There is a trend towards decentralized source separation (DSS) for wastewater treatment and resource recovery. An assessment framework is required to assess whether implementing a DSS treatment over a conventional centralized one is advantageous. This framework needs to account for the performance of the wastewater treatment plant (WWTP) and the effect that resource recovery has on closely-linked sectors such as food and energy production. A framework is lacking that covers the economic dimension, the circularity, the nature reciprocity of resource recovery and that can be applied to real-life cases. A novel WFE framework has been developed here to compare a conventional centralized and a DSS-based WWTP. This novel WFE framework contains assessment methods that are reproducible, and applicable to real-life cases. It also accounts for the local climatic conditions that determine irrigation water requirements. The comparison results revealed that the need to construct new DSS infrastructure leads to a lower economic efficiency of water treatment. Further, chemical-intensive treatment reduces the DSS's material resource circularity and efficiency. Using heat pumps increases the energy use of the DSS WWTP, causing a reduction in water treatment energy efficiency. However, the advantages of DSS show up in the freshwater and nutrient efficiency of food production as well as in the energy self-sufficiency of the WWTP. The novel WFE framework contains indicators specific to water treatment and the food production sectors to improve inter-sectoral communication. Also, including the nature reciprocity assessment can help demonstrate the issue with treated wastewater discharge, especially in arid regions with low stream flows. It can potentially help improve the acceptance of treated wastewater-based reuse. To conclude, the novel framework helps to assess real-life case studies in a more integrated and holistic way. It can help make decisions related to decentralization and source separation by simultaneously considering the water treatment, energy production, and food production sectors.

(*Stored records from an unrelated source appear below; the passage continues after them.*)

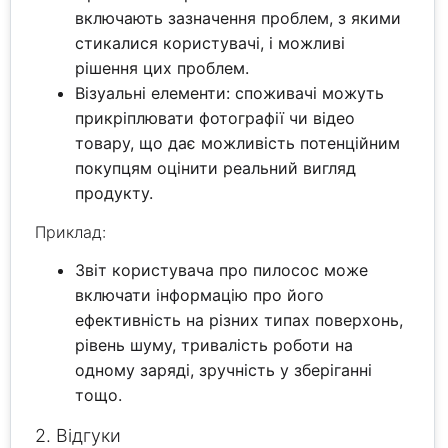
включають зазначення проблем, з якими
стикалися користувачі, і можливі
рішення цих проблем.
Візуальні елементи: споживачі можуть
прикріплювати фотографії чи відео
товару, що дає можливість потенційним
покупцям оцінити реальний вигляд
продукту.
Приклад:
Звіт користувача про пилосос може
включати інформацію про його
ефективність на різних типах поверхонь,
рівень шуму, тривалість роботи на
одному заряді, зручність у зберіганні
тощо.
2. Відгуки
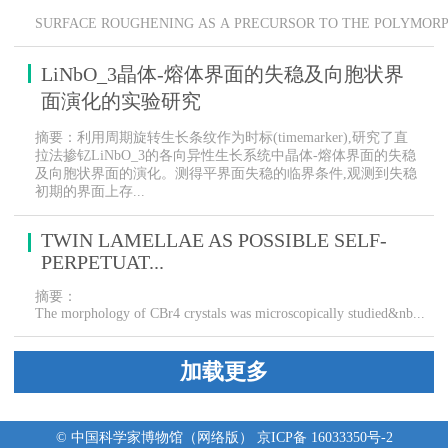
SURFACE ROUGHENING AS A PRECURSOR TO THE POLYMORPH
LiNbO_3晶体-熔体界面的失稳及向胞状界
面演化的实验研究
摘要：利用周期旋转生长条纹作为时标(timemarker),研究了直
拉法掺钇LiNbO_3的各向异性生长系统中晶体-熔体界面的失稳
及向胞状界面的演化。测得平界面失稳的临界条件,观测到失稳
初期的界面上存...
TWIN LAMELLAE AS POSSIBLE SELF-
PERPETUAT...
摘要：
The morphology of CBr4 crystals was microscopically studied&nb...
加载更多
© 中国科学家博物馆（网络版） 京ICP备 16033350号-2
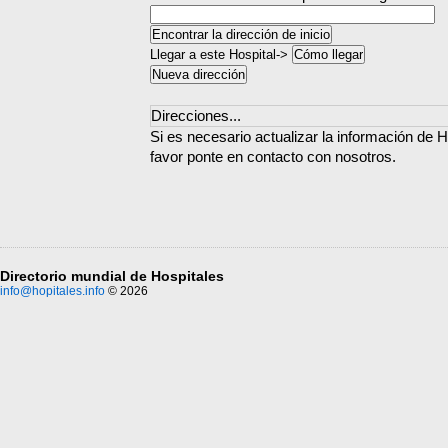
Llegar a este Hospital->
Direcciones...
Si es necesario actualizar la información de H
favor ponte en contacto con nosotros.
Directorio mundial de Hospitales
info@hopitales.info
© 2026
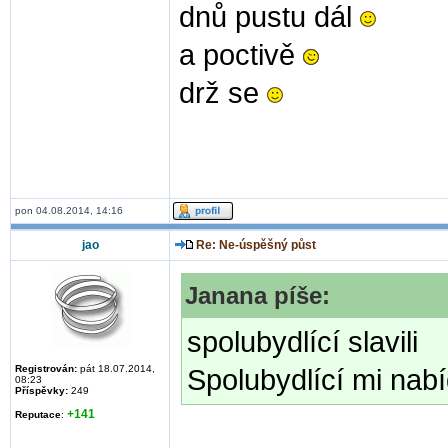
dnů pustu dál
a poctivě
drž se
pon 04.08.2014, 14:16
jao
Re: Ne-úspěšný půst
Janana píše:
spolubydlící slavili
Registrován:
pát 18.07.2014,
Spolubydlící mi nabí
08:23
Příspěvky:
249
+141
Reputace
:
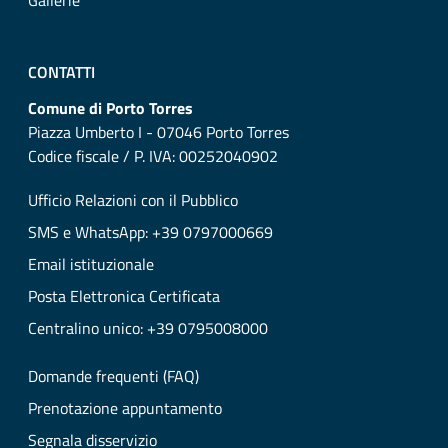
Gallerie
CONTATTI
Comune di Porto Torres
Piazza Umberto I - 07046 Porto Torres
Codice fiscale / P. IVA: 00252040902
Ufficio Relazioni con il Pubblico
SMS e WhatsApp: +39 0797000669
Email istituzionale
Posta Elettronica Certificata
Centralino unico: +39 0795008000
Domande frequenti (FAQ)
Prenotazione appuntamento
Segnala disservizio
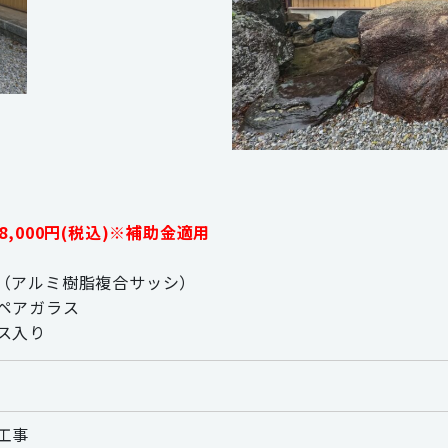
8,000円(税込)※補助金適用
（アルミ樹脂複合サッシ）
ペアガラス
ス入り
工事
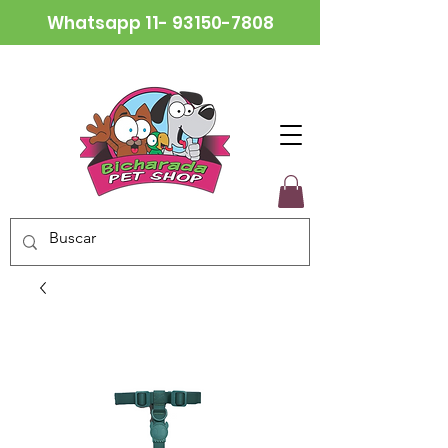
Whatsapp
11- 93150-7808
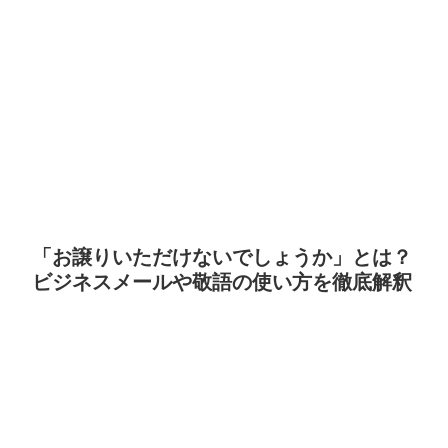
「お譲りいただけないでしょうか」とは？
ビジネスメールや敬語の使い方を徹底解釈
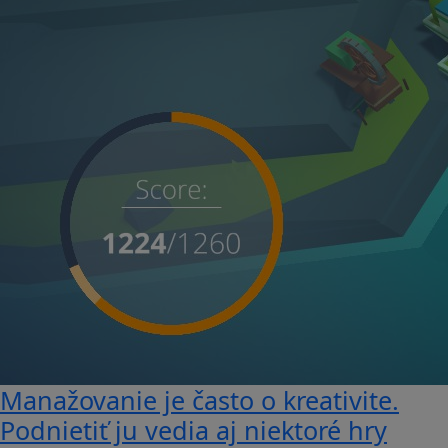
Manažovanie je často o kreativite.
Podnietiť ju vedia aj niektoré hry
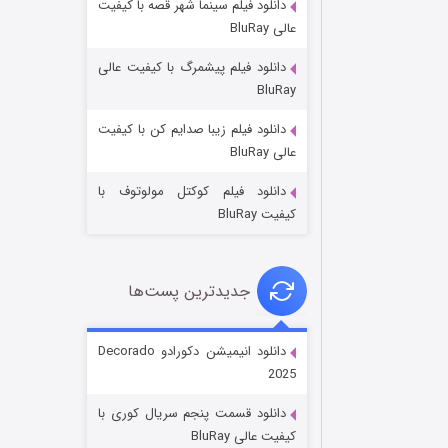
دانلود فیلم سینما شهر قصه با کیفیت
عالی BluRay
دانلود فیلم پیشمرگ با کیفیت عالی
BluRay
دانلود فیلم زیبا صدایم کن با کیفیت
جادوگری در مغولستان
عالی BluRay
14 (زیرنویس)
قسمت
منتشر شد
دانلود فیلم کوکتل مولوتوف با
کیفیت BluRay
جدیدترین پست‌ها
دانلود انیمیشن دکورادو Decorado
2025
باب اسفنجی فصل ۱۷
دانلود قسمت پنجم سریال کوری با
6 (زیرنویس)
قسمت
منتشر شد
کیفیت عالی BluRay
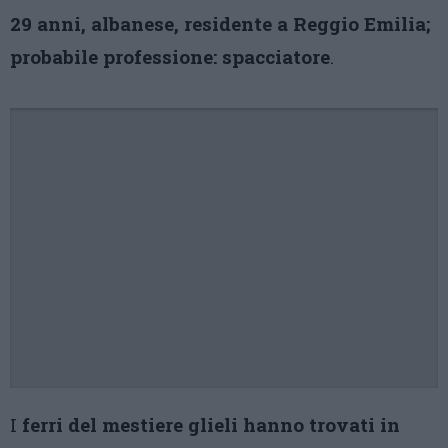
29 anni, albanese, residente a Reggio Emilia;
probabile professione: spacciatore
.
I
ferri del mestiere glieli hanno trovati in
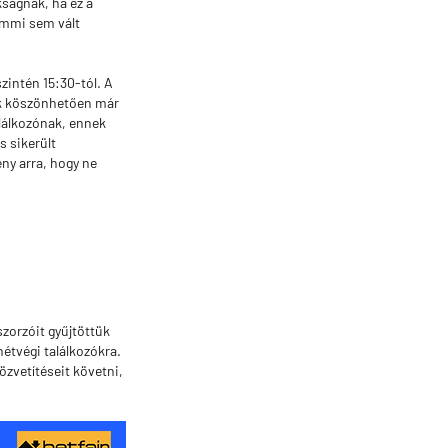
ságnak, ha ez a
emmi sem vált
zintén 15:30-tól. A
ek köszönhetően már
lálkozónak, ennek
s sikerült
ny arra, hogy ne
szorzóit gyűjtöttük
étvégi találkozókra.
özvetítéseit követni,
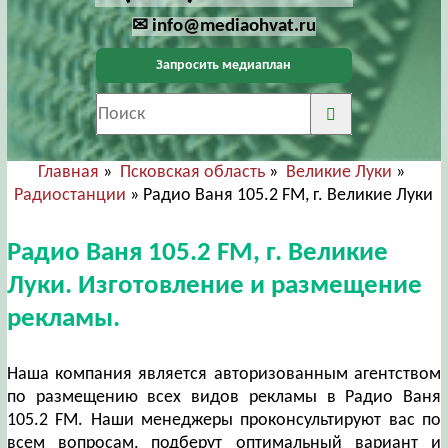
✉ info@mediaohvat.ru
Запросить медиаплан
Главная
»
Псковская область
»
Великие Луки
»
Радиостанции
» Радио Ваня 105.2 FM, г. Великие Луки
Радио Ваня 105.2 FM, г. Великие
Луки. Изготовление и размещение
рекламы.
Наша компания является авторизованным агентством
по размещению всех видов рекламы в Радио Ваня
105.2 FM. Наши менеджеры проконсультируют вас по
всем вопросам, подберут оптимальный вариант и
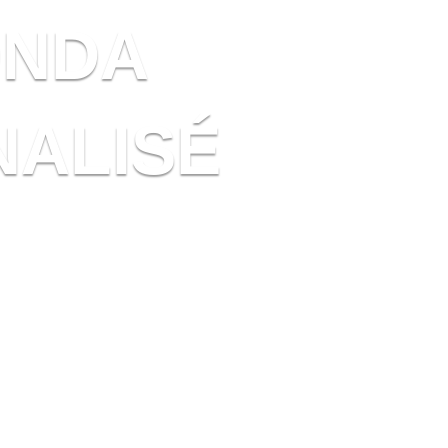
ONDA
ALISÉ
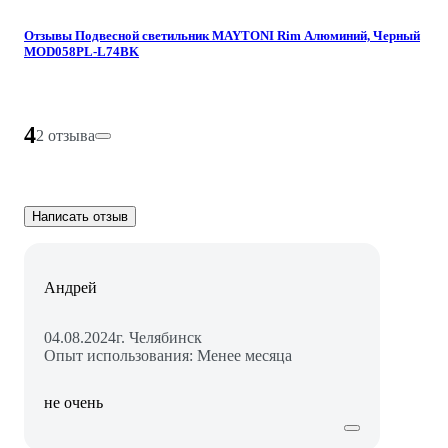
Отзывы Подвесной светильник MAYTONI Rim Алюминий, Черный
MOD058PL-L74BK
4
2 отзыва
Написать отзыв
Андрей
04.08.2024
г. Челябинск
Опыт использования: Менее месяца
не очень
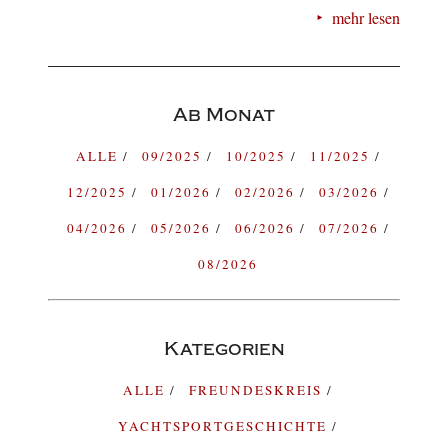
mehr lesen
Ab Monat
ALLE
09/2025
10/2025
11/2025
12/2025
01/2026
02/2026
03/2026
04/2026
05/2026
06/2026
07/2026
08/2026
Kategorien
ALLE
FREUNDESKREIS
YACHTSPORTGESCHICHTE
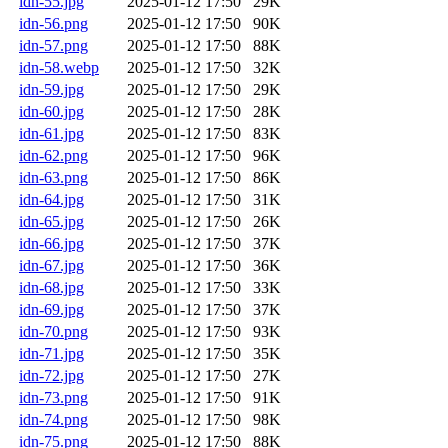
idn-55.jpg
2025-01-12 17:50
29K
idn-56.png
2025-01-12 17:50
90K
idn-57.png
2025-01-12 17:50
88K
idn-58.webp
2025-01-12 17:50
32K
idn-59.jpg
2025-01-12 17:50
29K
idn-60.jpg
2025-01-12 17:50
28K
idn-61.jpg
2025-01-12 17:50
83K
idn-62.png
2025-01-12 17:50
96K
idn-63.png
2025-01-12 17:50
86K
idn-64.jpg
2025-01-12 17:50
31K
idn-65.jpg
2025-01-12 17:50
26K
idn-66.jpg
2025-01-12 17:50
37K
idn-67.jpg
2025-01-12 17:50
36K
idn-68.jpg
2025-01-12 17:50
33K
idn-69.jpg
2025-01-12 17:50
37K
idn-70.png
2025-01-12 17:50
93K
idn-71.jpg
2025-01-12 17:50
35K
idn-72.jpg
2025-01-12 17:50
27K
idn-73.png
2025-01-12 17:50
91K
idn-74.png
2025-01-12 17:50
98K
idn-75.png
2025-01-12 17:50
88K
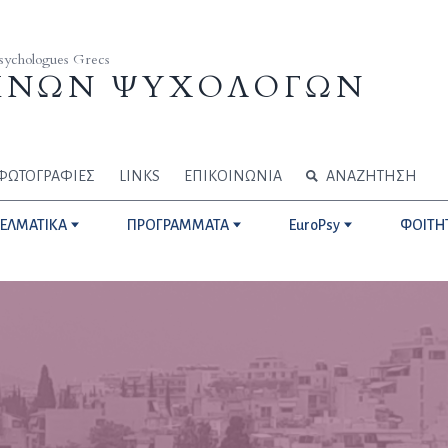
Psychologues Grecs
ΗΝΩΝ ΨΥΧΟΛΟΓΩΝ
ΦΩΤΟΓΡΑΦΙΕΣ
LINKS
ΕΠΙΚΟΙΝΩΝΙΑ
ΑΝΑΖΗΤΗΣΗ
ΓΕΛΜΑΤΙΚΑ
ΠΡΟΓΡΑΜΜΑΤΑ
EuroPsy
ΦΟΙΤΗ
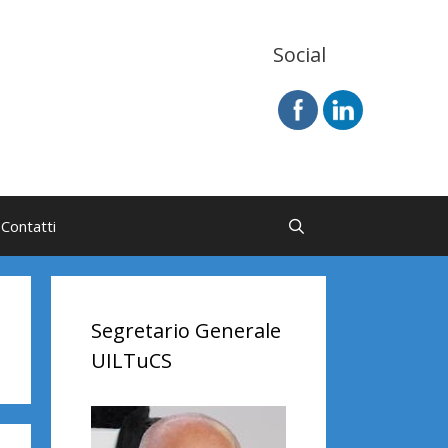
Social
Contatti
Segretario Generale
UILTuCS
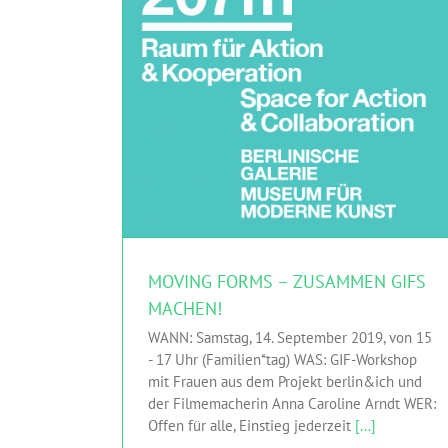
MOVING FORMS – ZUSAMMEN GIFS
MACHEN!
WANN: Samstag, 14. September 2019, von 15
- 17 Uhr (Familien*tag) WAS: GIF-Workshop
mit Frauen aus dem Projekt berlin&ich und
der Filmemacherin Anna Caroline Arndt WER:
Offen für alle, Einstieg jederzeit
[...]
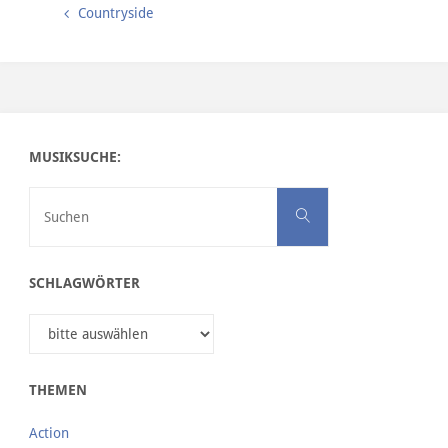
Countryside
MUSIKSUCHE:
Suchen nach:
Suchen
SCHLAGWÖRTER
THEMEN
Action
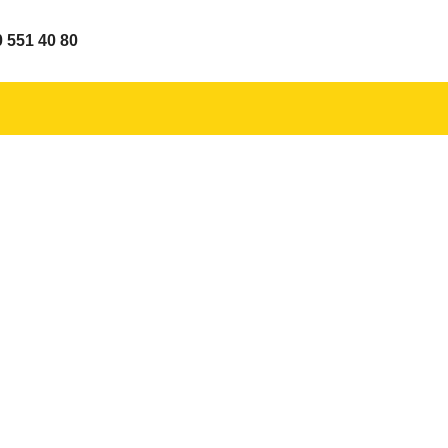
0 551 40 80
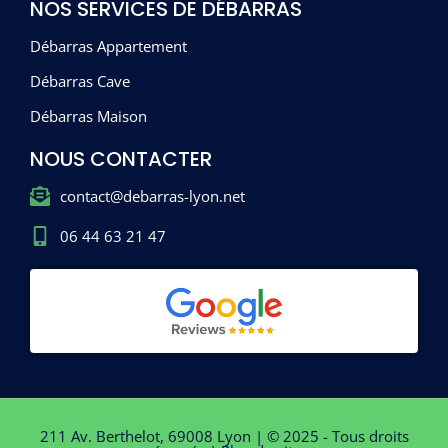
NOS SERVICES DE DÉBARRAS
Débarras Appartement
Débarras Cave
Débarras Maison
NOUS CONTACTER
contact@debarras-lyon.net
06 44 63 21 47
211 Av. Berthelot, 69008 Lyon | © 2025 - Tous droits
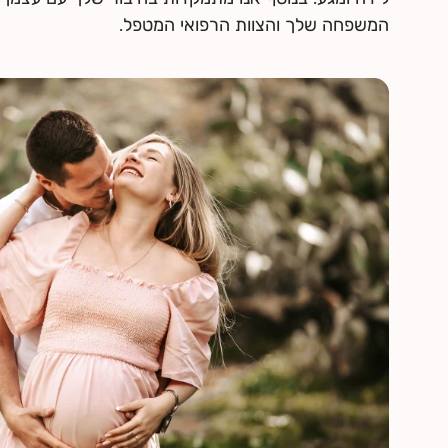
המשפחה שלך והצוות הרפואי המטפל.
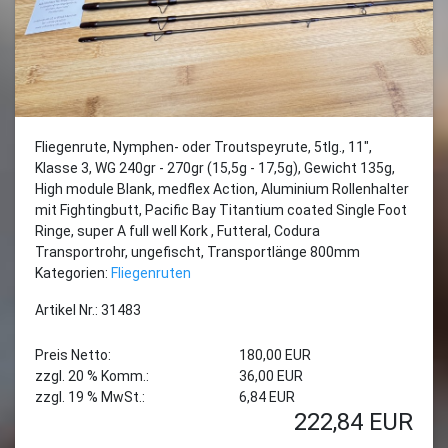
Fliegenrute, Nymphen- oder Troutspeyrute, 5tlg., 11",
Klasse 3, WG 240gr - 270gr (15,5g - 17,5g), Gewicht 135g,
High module Blank, medflex Action, Aluminium Rollenhalter
mit Fightingbutt, Pacific Bay Titantium coated Single Foot
Ringe, super A full well Kork , Futteral, Codura
Transportrohr, ungefischt, Transportlänge 800mm
Kategorien:
Fliegenruten
Artikel Nr.: 31483
Preis Netto:
180,00 EUR
zzgl. 20 % Komm.:
36,00 EUR
zzgl. 19 % MwSt.:
6,84 EUR
222,84
EUR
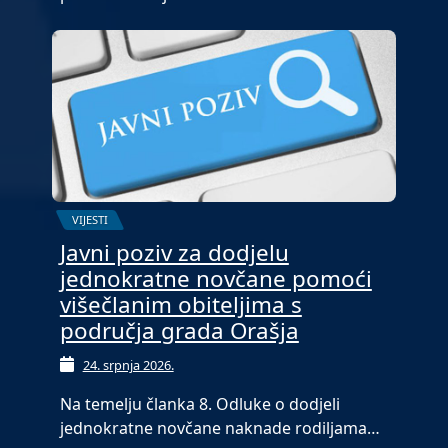
VIJESTI
Javni poziv za dodjelu
jednokratne novčane pomoći
višečlanim obiteljima s
područja grada Orašja
24. srpnja 2026.
Na temelju članka 8. Odluke o dodjeli
jednokratne novčane naknade rodiljama…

This chapter presents a detailed description of the circularity and efficiency assessment methods to be used in the context of resource recovery solutions in the water sector. The resource recovery solutions are meant to produce multiple benefits, such as increased resource efficiency and decreased negative environmental impact, among others. The solutions need to be assessed and compared using a comprehensive set of criteria and indicators. This report discusses key concepts, explains methods, and briefly presents a spreadsheet tool developed for conducting the assessment. Some key concepts, such as circular bioeconomy and efficiency, are first introduced. Several resources may be recovered from the water sector, and thus, commonly recovered resources are classified. This is followed by an expansion of the scope of the material circularity indicator, a prevalent assessment method. This is done to apply the MCI to the resources relevant to the water sector. Equations for the resource categories are developed and presented. Efficiency is then defined as a ratio between the benefits and costs of a resource recovery solution. Two categories of cost indicators are introduced, followed by three categories of benefit indicators. By combining different cost and benefit indicators, several indicators such as simple material efficiency, service unit-based energy efficiency, and service unit ecoefficiency can be created. Circularity and efficiency assessment methods are explained with simple examples, and screenshots from the spreadsheet assessment tool are presented. Lastly, the assessment method is demonstrated on a real-life case study located in Italy. The case study involves reuse of treated wastewater (TW) for irrigation. The newly developed circularity and efficiency methods demonstrate the improvements in the circularity and efficiency resulting from TW irrigation reuse, along with pointing to the most crucial factors to be considered for such cases.

Resource recovery solutions can reduce the water sector's resource use intensity. With many such solutions being proposed, an assessment method for effective decision-making is needed. The water sector predominantly deals with biogeochemical resources (e.g., nitrogen) that are different from technical resources (e.g., industrial coagulants) in three ways: (1) they move through the environment in natural cycles; (2) they fulfil different human and environmental functions; and (3) they are subject to substantial environmental losses. Whilst several circularity assessment methods exist for technical resources, biogeochemical resources have received less attention. To address this, a well-established material circularity indicator (MCI) method is modified. This is done by redefining the terms: restoration, regeneration, and linear flows to create a new circularity assessment approach. The new approach is demonstrated in a real-life case study involving treated wastewater (TW) fertigation. The new approach reveals that using the original MCI method underestimates the circularity of resource recovery solutions involving biogeochemical resources. This is because, in the original MCI method, only the flows that are reused/recycled for human functions can be considered circular, whereas, in the new approach, one also considers flows such as N₂ emission and groundwater infiltration as circular flows. Even though these may not be reuse/recycle type flows, they still contribute towards future resource availability and, thus, towards sustainability. The modified assessment method shows that TW fertigation can significantly improve nitrogen and water circularity. However, careful planning of the fertigation schedule is essential since increasing fertigation frequency leads to lower water but higher nitrogen circularity. Additionally, collecting drainage water for reuse can improve nitrogen circularity. In conclusion, using the modified MCI approach, circularity can be assessed in a manner that is better aligned with sustainability.